Wissenschaftliche Untersuchungen zeigen, dass in den Industrieländern ca. 40 % der Bevölkerung beim Schlafen unangenehme Geräusche produzieren. Diese entstehen in der Regel durch das Flattern weicher Gewebeteile in Hals und Rachen, die so während der Schlafphase eine gefährliche Verengung des Rachenraums bewirken. Nächtliches Schnarchen ist also nicht nur störend, sondern die durch die Atembehinderung verursachte Schlaf-Apnoe führt häufig zu einem lebensbedrohlichen Sauerstoffmangel. Tagesmüdigkeit und ein erhöhtes Risiko von Herz-Kreislauferkrankungen wie Schlaganfall und Herzinfarkt sind die Folge.
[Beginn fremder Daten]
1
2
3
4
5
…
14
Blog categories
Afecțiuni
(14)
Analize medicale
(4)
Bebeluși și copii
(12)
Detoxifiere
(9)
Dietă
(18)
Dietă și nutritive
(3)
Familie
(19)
Eine Vorverlagerung des Unterkiefers mittels eines Schnarch-Therapie-Geräts, das von uns individuell angefertigt und vom Patienten nachts im Mund getragen wird, führt oftmals zu einer sofortigen Verbesserung der Sauerstoffversorgung und zur Verringerung der Schnarchgeräusche.

Eine gründliche Voruntersuchung durch einen auf Schlafmedizin spezialisierten Hals-Nasen-Ohrenarzt - ggf. unterstützt durch eine zusätzliche Untersuchung im Schlaflabor - und nicht zuletzt eine gründliche zahnärztliche Untersuchung müssen vorausgehen.